Ann Kronheimer, books, children's books, Fiction, Gill Tavner, Jane Austen, Jane Austen for Kids, literature, Mansfield Park, Mansfield Park 200th anniversary, Real Reads, young adult books, young readers
My friend Rose is thirteen and she loves to read, so I asked for her opinion of the Real Reads adaptation of Jane Austen’s Mansfield Park. I’ve written about the Real Reads adaptations of Sense and Sensibility and Pride and Prejudice, but this time around I wanted to hear from someone in the target audience for these abridged versions of Austen’s novels – someone who hasn’t yet read Mansfield Park itself. The Real Reads Austen books are retold by Gill Tavner and illustrated by Ann Kronheimer.

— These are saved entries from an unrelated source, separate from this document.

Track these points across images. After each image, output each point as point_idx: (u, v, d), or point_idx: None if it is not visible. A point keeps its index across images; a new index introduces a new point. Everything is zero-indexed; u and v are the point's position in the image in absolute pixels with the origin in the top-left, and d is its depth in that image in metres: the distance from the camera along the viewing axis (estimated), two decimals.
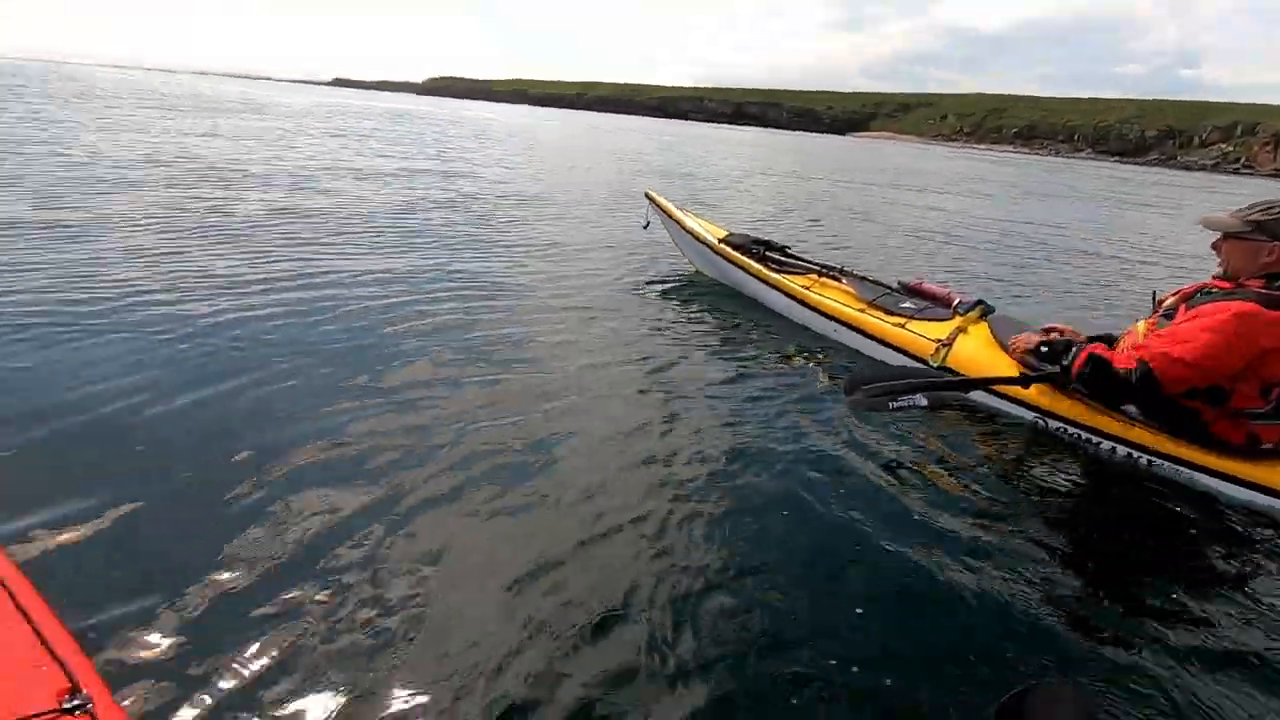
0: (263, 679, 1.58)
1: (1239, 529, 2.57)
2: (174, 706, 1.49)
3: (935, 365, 3.52)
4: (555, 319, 4.51)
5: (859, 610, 1.96)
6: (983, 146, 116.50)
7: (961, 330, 3.62)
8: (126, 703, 1.46)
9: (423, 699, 1.58)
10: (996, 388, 3.26)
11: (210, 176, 8.75)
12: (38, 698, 1.09)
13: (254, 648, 1.65)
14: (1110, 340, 3.11)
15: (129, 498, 2.13)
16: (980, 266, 8.03)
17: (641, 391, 3.42)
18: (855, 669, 1.74)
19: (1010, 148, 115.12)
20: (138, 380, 2.91)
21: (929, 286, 4.16)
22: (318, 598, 1.82)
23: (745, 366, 3.89)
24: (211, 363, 3.18)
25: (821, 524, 2.38)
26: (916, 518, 2.44)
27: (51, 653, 1.19)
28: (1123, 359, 2.77)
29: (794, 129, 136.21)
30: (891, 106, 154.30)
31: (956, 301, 3.86)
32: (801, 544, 2.27)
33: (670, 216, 6.07)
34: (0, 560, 1.34)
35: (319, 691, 1.57)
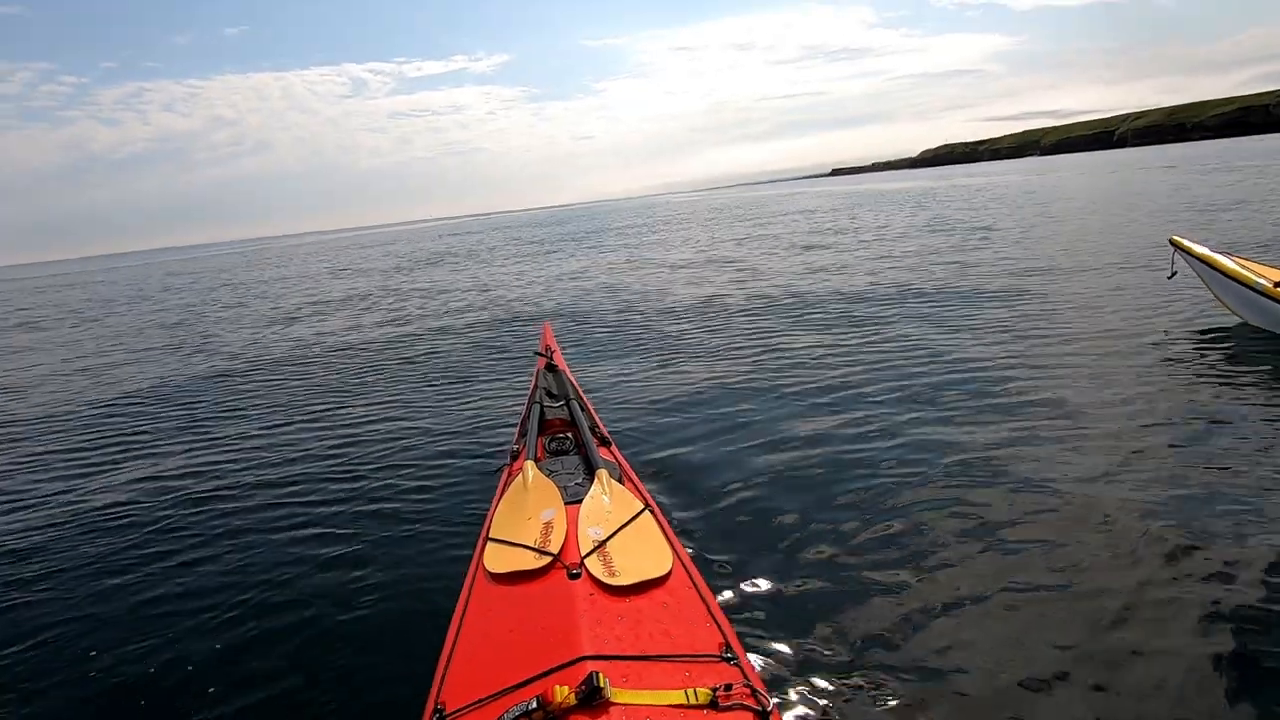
0: (846, 654, 2.07)
1: None
2: (789, 669, 2.06)
3: None
4: (1075, 384, 4.26)
5: None
6: None
7: None
8: (756, 660, 2.07)
9: None
10: None
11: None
12: (706, 646, 1.66)
13: (844, 628, 2.20)
14: None
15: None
16: None
17: (1181, 472, 3.02)
18: None
19: None
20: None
21: None
22: (901, 579, 2.35)
23: None
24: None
25: None
26: None
27: (711, 615, 1.80)
28: None
29: None
30: None
31: None
32: None
33: (1205, 262, 5.21)
34: (679, 549, 2.07)
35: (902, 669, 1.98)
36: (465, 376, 5.98)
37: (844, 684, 2.00)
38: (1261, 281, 4.71)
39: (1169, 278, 5.56)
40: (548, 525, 2.02)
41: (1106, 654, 1.98)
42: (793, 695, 1.97)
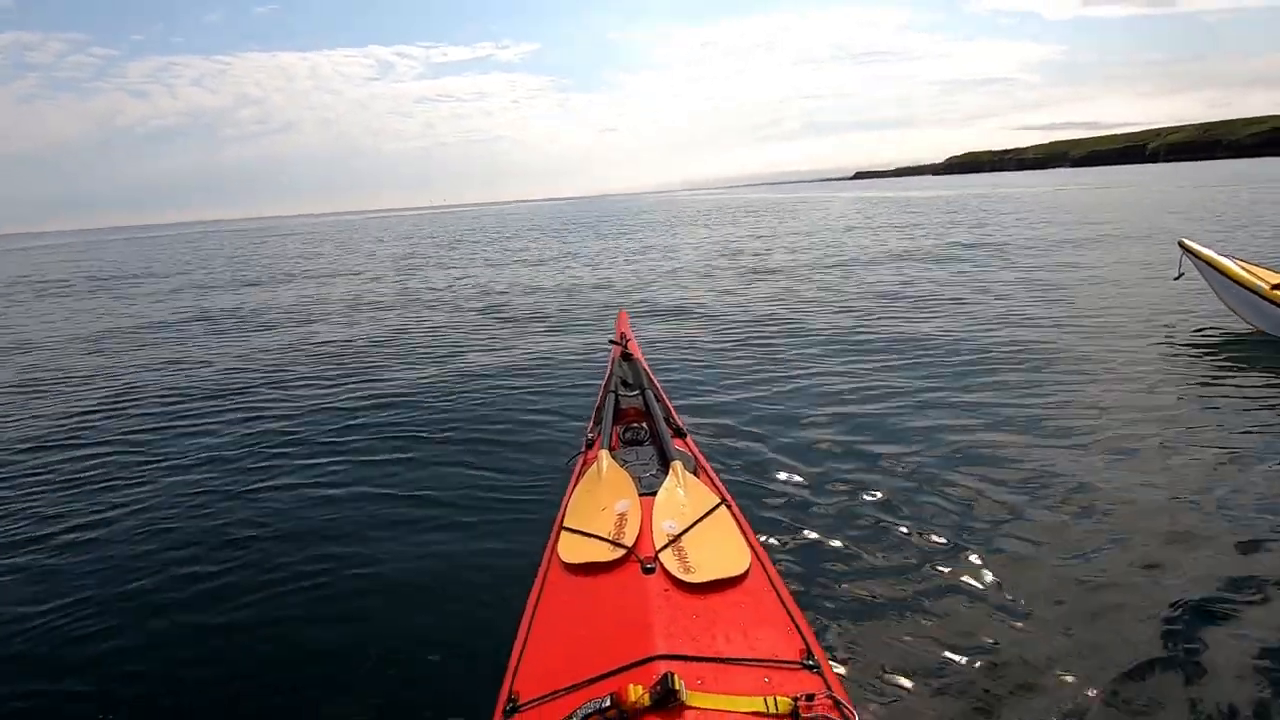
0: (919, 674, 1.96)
1: None
2: (871, 681, 1.98)
3: None
4: (1072, 383, 4.30)
5: None
6: None
7: None
8: (839, 669, 1.99)
9: None
10: None
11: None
12: (786, 652, 1.58)
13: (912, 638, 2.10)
14: None
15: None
16: None
17: (1187, 473, 3.08)
18: None
19: None
20: None
21: None
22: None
23: None
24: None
25: None
26: None
27: (792, 618, 1.73)
28: None
29: None
30: None
31: None
32: None
33: (1211, 265, 5.23)
34: (756, 547, 2.00)
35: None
36: (538, 361, 5.91)
37: (931, 701, 1.89)
38: (1261, 284, 4.73)
39: (1175, 279, 5.67)
40: (622, 516, 1.96)
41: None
42: (875, 709, 1.87)
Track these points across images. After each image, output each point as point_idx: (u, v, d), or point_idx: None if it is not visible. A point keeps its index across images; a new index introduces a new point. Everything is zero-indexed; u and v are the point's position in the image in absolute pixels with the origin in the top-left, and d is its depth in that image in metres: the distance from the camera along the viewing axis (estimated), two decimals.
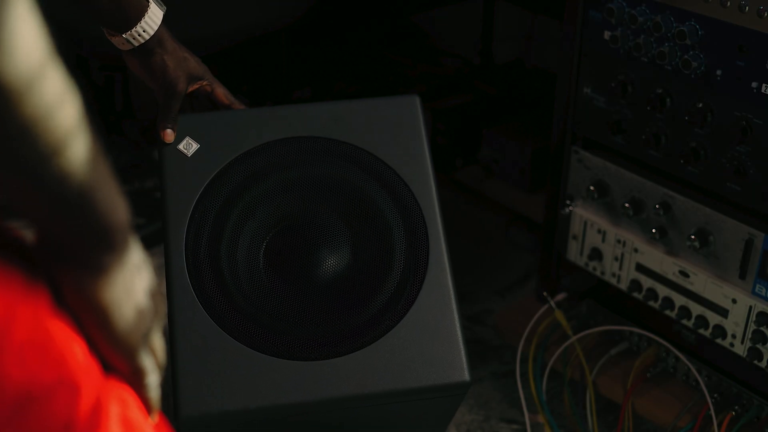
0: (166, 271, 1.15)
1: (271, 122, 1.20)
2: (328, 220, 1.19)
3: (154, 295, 0.71)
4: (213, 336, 1.12)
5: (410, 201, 1.19)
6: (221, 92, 1.23)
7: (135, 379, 0.72)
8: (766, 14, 1.12)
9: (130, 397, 0.71)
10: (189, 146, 1.17)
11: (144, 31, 1.14)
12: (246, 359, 1.12)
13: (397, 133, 1.21)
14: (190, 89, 1.20)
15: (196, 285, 1.13)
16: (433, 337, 1.14)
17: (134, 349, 0.69)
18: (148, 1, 1.14)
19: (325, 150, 1.19)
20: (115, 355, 0.69)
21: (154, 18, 1.15)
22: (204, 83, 1.21)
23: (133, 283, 0.68)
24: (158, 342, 0.73)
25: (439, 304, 1.16)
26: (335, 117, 1.21)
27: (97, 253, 0.65)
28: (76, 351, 0.64)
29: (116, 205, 0.65)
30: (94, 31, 1.61)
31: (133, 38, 1.14)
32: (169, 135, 1.16)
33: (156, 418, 0.75)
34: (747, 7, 1.14)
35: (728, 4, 1.16)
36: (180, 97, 1.18)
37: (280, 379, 1.11)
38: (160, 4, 1.16)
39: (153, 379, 0.73)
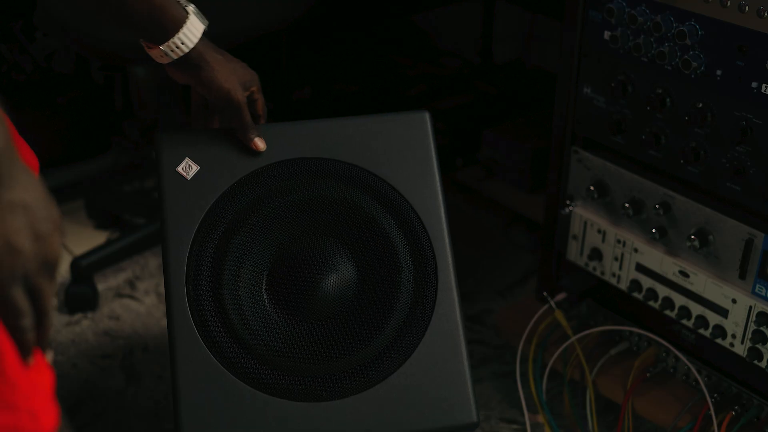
0: (167, 305, 1.12)
1: (273, 141, 1.16)
2: (332, 249, 1.16)
3: (41, 238, 0.70)
4: (215, 375, 1.10)
5: (418, 227, 1.15)
6: (261, 105, 1.20)
7: (6, 317, 0.71)
8: (766, 14, 1.12)
9: None
10: (188, 169, 1.14)
11: (182, 43, 1.10)
12: (250, 400, 1.10)
13: (406, 153, 1.17)
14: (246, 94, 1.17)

I’m very happy to share Rose’s guest post with you, as part of the ongoing celebrations of 200 years of Mansfield Park. Rose lives in Massachusetts, and her favourite books include Harry Potter, by J.K. Rowling, Percy Jackson and the Olympians, by Rick Riordan, The Mortal Instruments series, by Cassandra Clare, Will Grayson, Will Grayson, by John Green, and Cornelia and the Audacious Escapades of the Somerset Sisters, by Lesley M. Blume. This last one, she says, is “the sweetest, saddest, happiest, book I will ever read in my entire life,” and she tells me her favourite word from that book is “defenestrate.” I hope you enjoy reading her review.
Can I first say that it has got to be tough to fit such a giant book into this tiny, cute, little illustrated thing. I read Jane Austen’s Pride and Prejudice and it was big and complicated, mainly because the characters were too. This adaptation was really interesting to read and I haven’t read the full Mansfield Park so I knew nothing about what was supposed to or not supposed to happen. Just after I finished reading I was disappointed. The characters were a little boring and Fanny just annoyed me.
I thought it over more and realized that of course the characters are flat; this thing was a little over 50 pages. Fanny wasn’t annoying, she was human. A lot of characters I see are brave and strong and smart, their only flaw being their pride and overconfidence. It is rare and kind of neat to see someone uncomfortable and weak who does turn out to be the hero of the story.
Something else I was uncomfortable with was how unclear it was whether or not Edmund loves Fanny back. The point of view we saw made it seem one-sided. The short amount of space we had to let this happen made it seem like he wasn’t over Mary but he “needed” a wife. This made me feel almost like Fanny was being taken advantage of because she was so adoring. I was and still am curious to see what really happened.
These ideas, although simplified, need more explanation and depth for me to get them. This adaptation made me want to read the original book and hopefully will do the same for other young people. I honestly can’t wait until I see the characters as they really are and watch them grow. I am glad I read this to help me understand and grab my interest but it isn’t all that great on its own. My conclusion: read Mansfield Park in its entirety.